Neste sentido, o Ac. desta Relação, proferido no Proc. 2158/08.1 TALRA.C1, em que é relator o Dr. Brizida Martins, “No caso em apreço, o preceito que regula a execução da pena acessória de proibição de conduzir não sanciona com o crime de desobediência a falta de entrega da carta de condução”.
Igualmente o Ac. desta Relação, proferido no Proc. , em que é relator o Dr. Orlando Gonçalves, “Na norma do art.69, n.º3 do Código Penal, bem como na norma do art.500, n.º 2, do Código de Processo Penal não é cominado expressamente um crime de desobediência para a não entrega da carta de condução no caso de condenação em proibição de conduzir veículos com motor.
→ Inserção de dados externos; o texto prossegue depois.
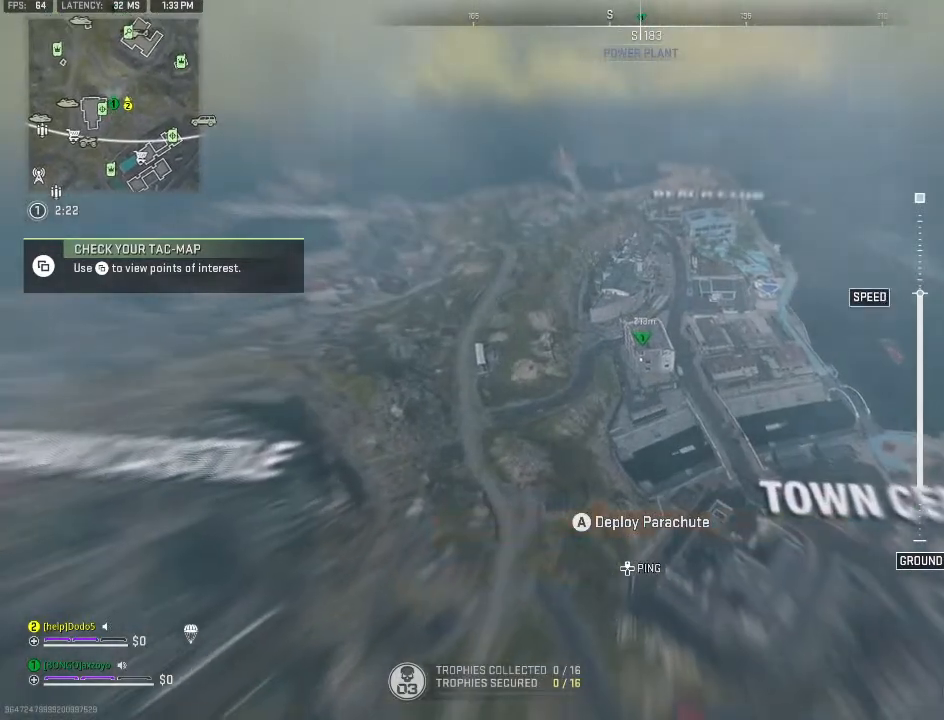
{"buttons": [], "left_stick": "up", "right_stick": "center", "events": []}
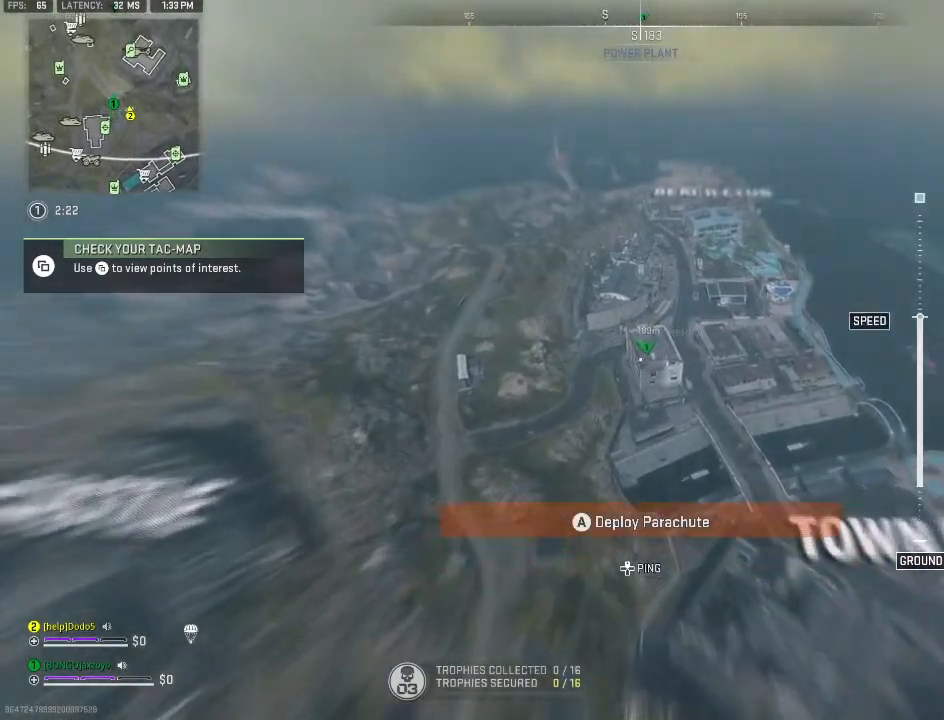
{"buttons": [], "left_stick": "up", "right_stick": "center", "events": []}
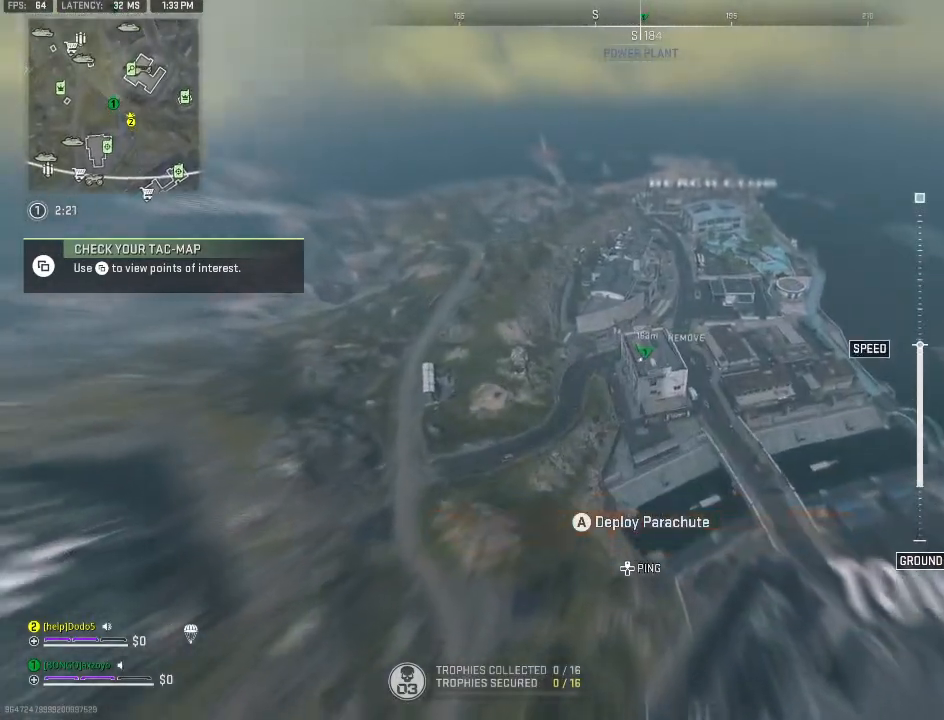
{"buttons": [], "left_stick": "up", "right_stick": "center", "events": []}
Resulta do art. 500, nº3 do Código de Processo Penal que o legislador previu expressamente para a falta de cumprimento da entrega voluntária da licença de condução, a sua apreensão”.
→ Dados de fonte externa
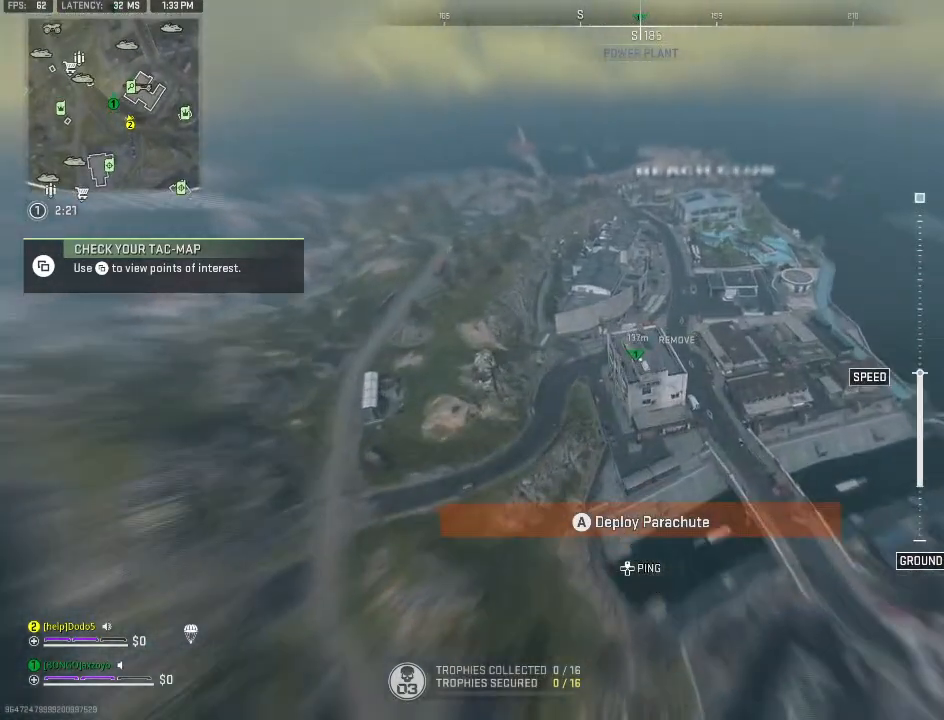
{"buttons": [], "left_stick": "up", "right_stick": "up-right", "events": [[200, "right_stick", "up-right"]]}
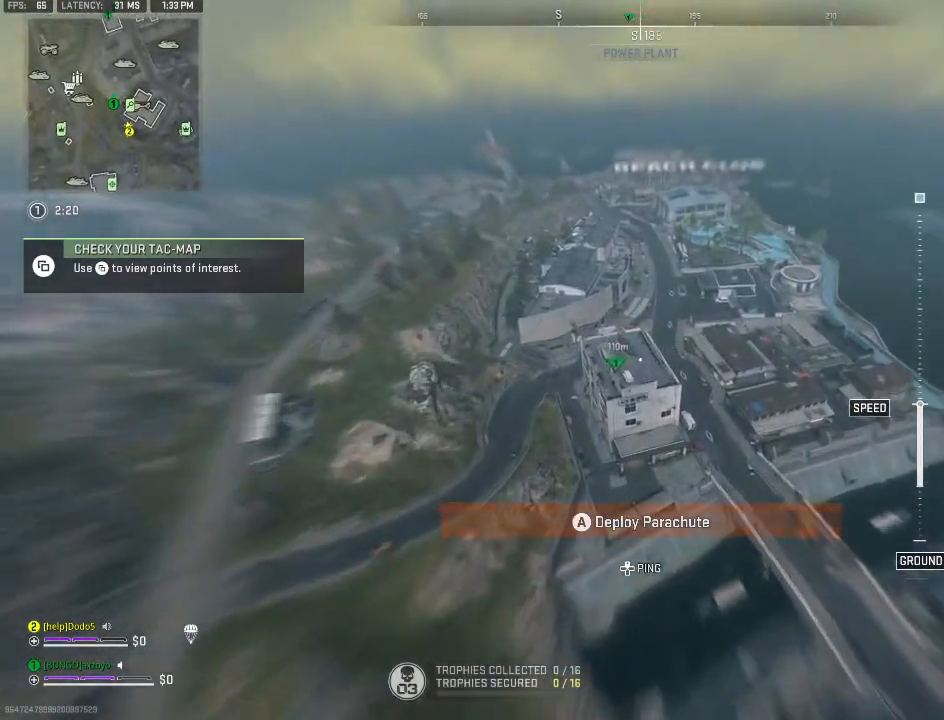
{"buttons": [], "left_stick": "up", "right_stick": "up", "events": [[133, "right_stick", "up"]]}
Assim como o entende o recorrente, divergindo apenas no seu entendimento de que haveria sido praticado o crime do art. 353 do CP, violação de imposições, proibições ou interdições.
Mas, temos que também aqui não lhe assiste razão.
Como salienta Maia Gonçalves em anotação ao art. 353 do seu CP anotado e comentado, “a violação prevista é só relativamente a proibições ou interdições impostas por sentença criminal a título de pena acessória ou de medida de segurança não privativa da liberdade”, sendo que a alteração operada pela L. nº 59/2007 não altera este entendimento, ao acrescentar a violação de imposições. Tem de ser uma imposição relativa a pena acessória ou de medida de segurança não privativa da liberdade (ou pena aplicada em processo sumaríssimo).
E, a não entrega da licença de condução no prazo legal após o trânsito em julgado da decisão que determinou a apreensão não é pena acessória. A pena acessória consiste na inibição da faculdade de conduzir veículos motorizados, sendo a entrega da carta um meio de facilitar a materialização e até controlo do cumprimento da pena acessória.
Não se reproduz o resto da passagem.